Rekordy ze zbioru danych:
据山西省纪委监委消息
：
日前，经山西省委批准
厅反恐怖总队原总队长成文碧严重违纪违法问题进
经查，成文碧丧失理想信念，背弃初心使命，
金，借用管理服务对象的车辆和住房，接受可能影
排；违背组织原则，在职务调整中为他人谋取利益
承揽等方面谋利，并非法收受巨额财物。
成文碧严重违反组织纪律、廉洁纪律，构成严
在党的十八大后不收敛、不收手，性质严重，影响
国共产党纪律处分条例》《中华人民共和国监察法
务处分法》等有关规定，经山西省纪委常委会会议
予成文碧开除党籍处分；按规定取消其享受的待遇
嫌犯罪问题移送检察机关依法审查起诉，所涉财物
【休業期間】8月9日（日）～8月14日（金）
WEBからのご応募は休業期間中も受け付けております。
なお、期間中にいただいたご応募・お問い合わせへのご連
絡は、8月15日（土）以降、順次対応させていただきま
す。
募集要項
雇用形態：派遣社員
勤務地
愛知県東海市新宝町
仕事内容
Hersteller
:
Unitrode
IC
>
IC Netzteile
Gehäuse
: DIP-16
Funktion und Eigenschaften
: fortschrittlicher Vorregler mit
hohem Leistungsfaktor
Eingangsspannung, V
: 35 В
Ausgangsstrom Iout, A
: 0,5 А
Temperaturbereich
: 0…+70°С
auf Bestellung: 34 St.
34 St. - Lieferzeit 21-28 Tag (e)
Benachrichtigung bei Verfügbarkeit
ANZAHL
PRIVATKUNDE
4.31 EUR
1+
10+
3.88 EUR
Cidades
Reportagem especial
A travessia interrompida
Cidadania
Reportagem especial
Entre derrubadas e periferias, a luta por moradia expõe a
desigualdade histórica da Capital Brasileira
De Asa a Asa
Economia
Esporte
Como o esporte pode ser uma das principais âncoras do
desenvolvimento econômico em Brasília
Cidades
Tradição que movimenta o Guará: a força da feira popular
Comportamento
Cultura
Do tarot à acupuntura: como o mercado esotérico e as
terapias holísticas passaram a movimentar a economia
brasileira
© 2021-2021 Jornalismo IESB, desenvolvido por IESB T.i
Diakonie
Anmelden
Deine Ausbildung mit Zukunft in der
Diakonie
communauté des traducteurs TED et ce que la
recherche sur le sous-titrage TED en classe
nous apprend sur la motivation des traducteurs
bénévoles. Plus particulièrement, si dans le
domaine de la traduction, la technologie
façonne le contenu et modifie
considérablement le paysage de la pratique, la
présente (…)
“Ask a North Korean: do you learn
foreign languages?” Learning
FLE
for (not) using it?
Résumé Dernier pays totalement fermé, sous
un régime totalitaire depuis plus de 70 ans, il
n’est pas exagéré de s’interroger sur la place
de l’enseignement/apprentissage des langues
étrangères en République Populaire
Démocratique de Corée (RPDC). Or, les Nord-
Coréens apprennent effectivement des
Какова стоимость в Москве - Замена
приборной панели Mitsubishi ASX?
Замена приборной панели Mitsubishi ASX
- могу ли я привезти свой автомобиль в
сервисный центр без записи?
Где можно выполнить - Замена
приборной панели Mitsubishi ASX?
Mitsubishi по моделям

## ZADANIE
Powiel wszystkie powyższe wiersze bez żadnych zmian.

## ODPOWIEDŹ
据山西省纪委监委消息
：
日前，经山西省委批准
厅反恐怖总队原总队长成文碧严重违纪违法问题进
经查，成文碧丧失理想信念，背弃初心使命，
金，借用管理服务对象的车辆和住房，接受可能影
排；违背组织原则，在职务调整中为他人谋取利益
承揽等方面谋利，并非法收受巨额财物。
成文碧严重违反组织纪律、廉洁纪律，构成严
在党的十八大后不收敛、不收手，性质严重，影响
国共产党纪律处分条例》《中华人民共和国监察法
务处分法》等有关规定，经山西省纪委常委会会议
予成文碧开除党籍处分；按规定取消其享受的待遇
嫌犯罪问题移送检察机关依法审查起诉，所涉财物
【休業期間】8月9日（日）～8月14日（金）
WEBからのご応募は休業期間中も受け付けております。
なお、期間中にいただいたご応募・お問い合わせへのご連
絡は、8月15日（土）以降、順次対応させていただきま
す。
募集要項
雇用形態：派遣社員
勤務地
愛知県東海市新宝町
仕事内容
Hersteller
:
Unitrode
IC
>
IC Netzteile
Gehäuse
: DIP-16
Funktion und Eigenschaften
: fortschrittlicher Vorregler mit
hohem Leistungsfaktor
Eingangsspannung, V
: 35 В
Ausgangsstrom Iout, A
: 0,5 А
Temperaturbereich
: 0…+70°С
auf Bestellung: 34 St.
34 St. - Lieferzeit 21-28 Tag (e)
Benachrichtigung bei Verfügbarkeit
ANZAHL
PRIVATKUNDE
4.31 EUR
1+
10+
3.88 EUR
Cidades
Reportagem especial
A travessia interrompida
Cidadania
Reportagem especial
Entre derrubadas e periferias, a luta por moradia expõe a
desigualdade histórica da Capital Brasileira
De Asa a Asa
Economia
Esporte
Como o esporte pode ser uma das principais âncoras do
desenvolvimento econômico em Brasília
Cidades
Tradição que movimenta o Guará: a força da feira popular
Comportamento
Cultura
Do tarot à acupuntura: como o mercado esotérico e as
terapias holísticas passaram a movimentar a economia
brasileira
© 2021-2021 Jornalismo IESB, desenvolvido por IESB T.i
Diakonie
Anmelden
Deine Ausbildung mit Zukunft in der
Diakonie
communauté des traducteurs TED et ce que la
recherche sur le sous-titrage TED en classe
nous apprend sur la motivation des traducteurs
bénévoles. Plus particulièrement, si dans le
domaine de la traduction, la technologie
façonne le contenu et modifie
considérablement le paysage de la pratique, la
présente (…)
“Ask a North Korean: do you learn
foreign languages?” Learning
FLE
for (not) using it?
Résumé Dernier pays totalement fermé, sous
un régime totalitaire depuis plus de 70 ans, il
n’est pas exagéré de s’interroger sur la place
de l’enseignement/apprentissage des langues
étrangères en République Populaire
Démocratique de Corée (RPDC). Or, les Nord-
Coréens apprennent effectivement des
Какова стоимость в Москве - Замена
приборной панели Mitsubishi ASX?
Замена приборной панели Mitsubishi ASX
- могу ли я привезти свой автомобиль в
сервисный центр без записи?
Где можно выполнить - Замена
приборной панели Mitsubishi ASX?
Mitsubishi по моделям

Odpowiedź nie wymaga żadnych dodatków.